TEXT UNDER STUDY:
━━━━━━━━━━━━━━━━━━━━━━━━━━━━━━

Together, these methods serve as our initial checkpoint, ensuring that we're not only aware of the dataset's composition but also acquainted with its statistical properties. 

In [None]:
# Dataset structure and info
data.info()

In [None]:
# Summary statistics
data.describe()

## Data visualisation

In this subsection, we take a graphical approach to understand our Resale Price Prediction dataset. For this purpose we first load the two most prominent libraries for data visualization – `Matplotlib` and `Seaborn`.

**Matplotlib**: A foundational plotting library, Matplotlib is the granddaddy of Python visualization tools. It offers immense flexibility and allows us to create a wide variety of charts and plots with fine-grained control over every aspect of the visuals. Whether it's histograms, scatter plots, or line charts, Matplotlib provides the functionalities to craft them all with detailed customizations.

**Seaborn**: Built on top of Matplotlib, Seaborn simplifies many visual tasks, making sophisticated plots accessible and understandable. It comes with built-in themes and color palettes that enhance the aesthetics of our visualizations. Seaborn is particularly adept at handling statistical graphics, making it easier to visualize complex datasets with just a few lines of code.

In [None]:
# Import libraries for data visualization
import matplotlib.pyplot as plt
import seaborn as sns

## Histograms

Our first stop is the world of histograms — a type of plot that lets us see the frequency distribution of a single variable. By plotting histograms for all the features in our dataset, we can visually grasp the distribution of data points and detect any skewness or anomalies that might exist. This understanding is crucial as it directly influences how certain machine learning models might perform with our data.

━━━━━━━━━━━━━━━━━━━━━━━━━━━━━━

SUPPLIED DATA:
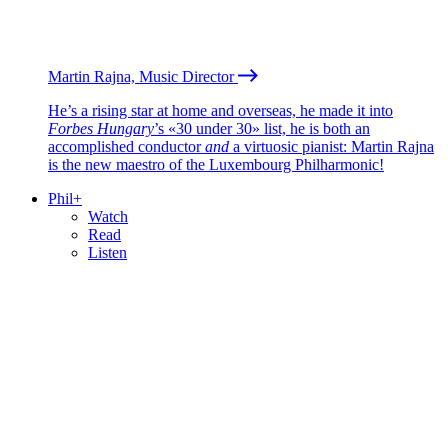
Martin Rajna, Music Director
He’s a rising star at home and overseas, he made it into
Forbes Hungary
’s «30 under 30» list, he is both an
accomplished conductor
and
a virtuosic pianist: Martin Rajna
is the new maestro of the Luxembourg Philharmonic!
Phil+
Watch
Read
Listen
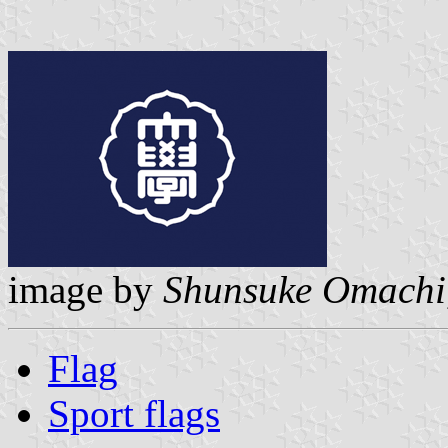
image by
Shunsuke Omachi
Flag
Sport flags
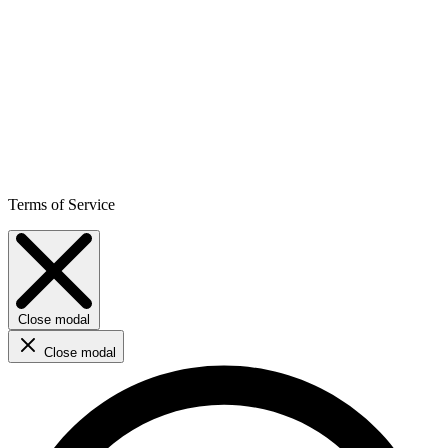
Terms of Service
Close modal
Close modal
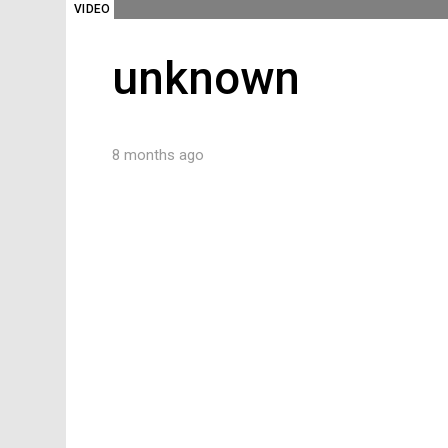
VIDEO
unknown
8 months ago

━━━━━━━━━━━━━━━━━━━━━━━━━━━━━━

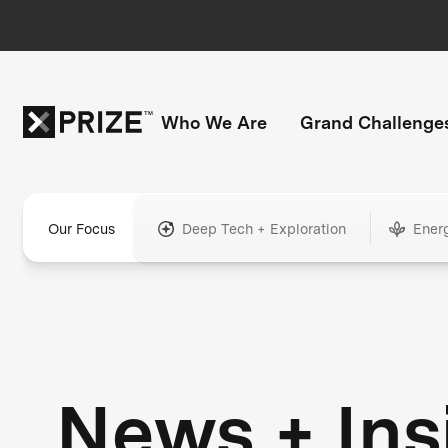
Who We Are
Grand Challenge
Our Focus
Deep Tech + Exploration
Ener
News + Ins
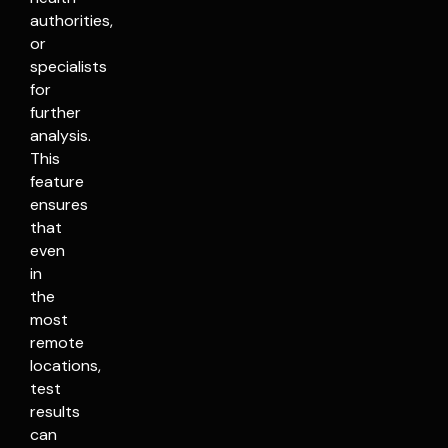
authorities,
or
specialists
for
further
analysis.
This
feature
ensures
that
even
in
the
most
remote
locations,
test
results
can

━━━━━━━━━━━━━━━━━━━━━━━━━━━━━━

BRIEF: Pick up the resale price prediction tutorial after its final sentence and continue writing it.

TASK RESPONSE:
In [None]:
# Plot histograms for all numeric columns
data.hist(figsize=(12, 10))
plt.tight_layout()
plt.show()


## Correlation


Next, we consider the correlation between table columns. Recall that *correlation* is a measure for how much two numerical random variables (e.g., table columns) are linearly related. To compute the pairwise correlation between all table columns, we can use the `corr()` function, which Pandas provides. Afterwards, we can visualize all the pairwise correlations as a heatmap for easy inspection. To achieve this, we will use the `heatmap` function from the Seaborn library. 

In [None]:
# Correlation matrix and heatmap
correlation_matrix = data.corr()
sns.heatmap(correlation_matrix, annot=True, cmap='coolwarm', center=0)
plt.title('Correlation Heatmap')
plt.tight_layout()
plt.show()